In December 2001, the Lake Neusiedl region was inscribed on the UNESCO World Heritage List by the World Heritage Committee at the same time as Vienna’s Old Town. UNESCO thus attaches to the World Heritage Site of Lake Neusiedl an “exceptional value for all mankind”.
This solemn act was preceded by years of preparation by experts from the province of Burgenland in Austria and also by experts from Hungary, which finally resulted in a proposal. The World Heritage Committee explicitly referred to the cultural criterion in the justification of its decision: The Lake Neusiedl region has been a place where different cultures have met for thousands of years, obviously due to the great diversity of the landscape, which is the result of an evolutionary and symbiotic process of interaction of people with their physical environment.
A crucial factor for Lake Neusiedl and its border areas being entered into the list of World Cultural Heritage sites was the existence of a unique area and landscape of unspoiled natural beauty, which is located at the gateway to numerous cultural and language areas, temperate zones and natural environments.
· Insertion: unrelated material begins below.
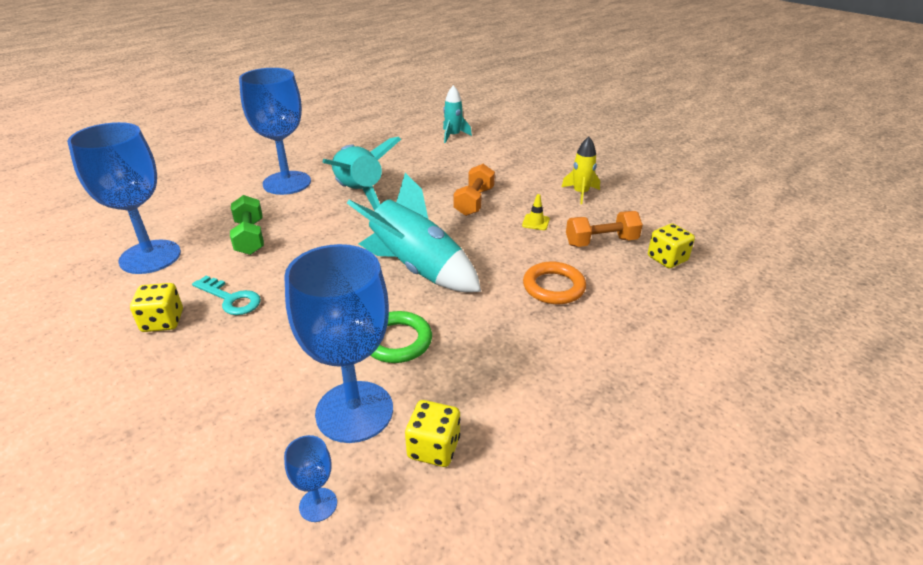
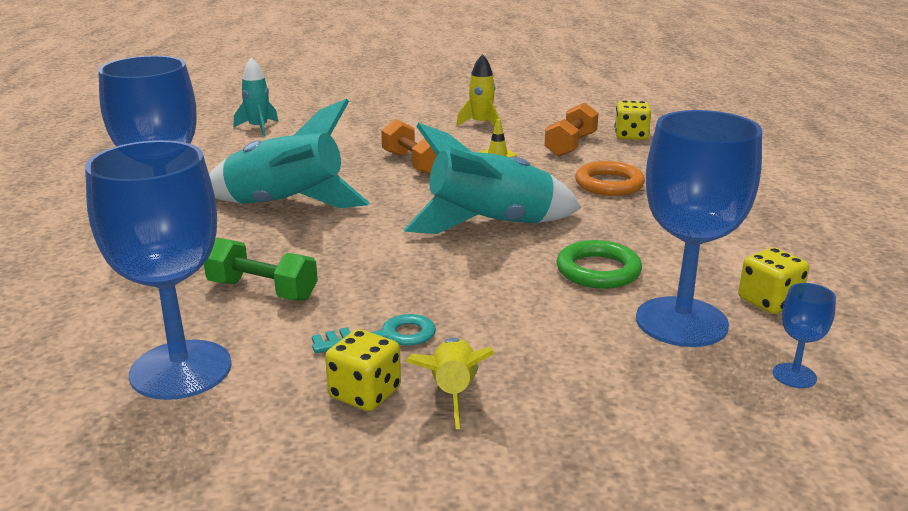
camera: 50 degrees left, 10 degrees down
none -> yellow rocket [406,338,495,429]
Lake Neusiedl – Seewinkel National Park, the border area of Lake Neusiedl and the historic old town of Rust are situated in the Austrian part of the UNESCO cultural heritage site. Rust was therefore of great significance in the decision to make the region of Lake Neusiedl a UNESCO World Cultural Heritage site. Our town is also the only municipality to be located completely within the World Cultural Heritage site. Rust is therefore the heart of the UNESCO world cultural heritage region of Fertö-Lake Neusiedl.
The Fertö-Hanság National Park, village of Fertörakos, Széchenyi Castle in Nagycenk and Esterházy Palace in Fertöd are cultural highlights in the Hungarian part of the UNESCO cultural heritage site.
The diversity of flora and fauna habitats is also accounted for with this recognition as World Cultural Heritage site. The international significance of the region is furthermore increased by its function as a “stepping stone” for bird migration between Africa and Northern Europe.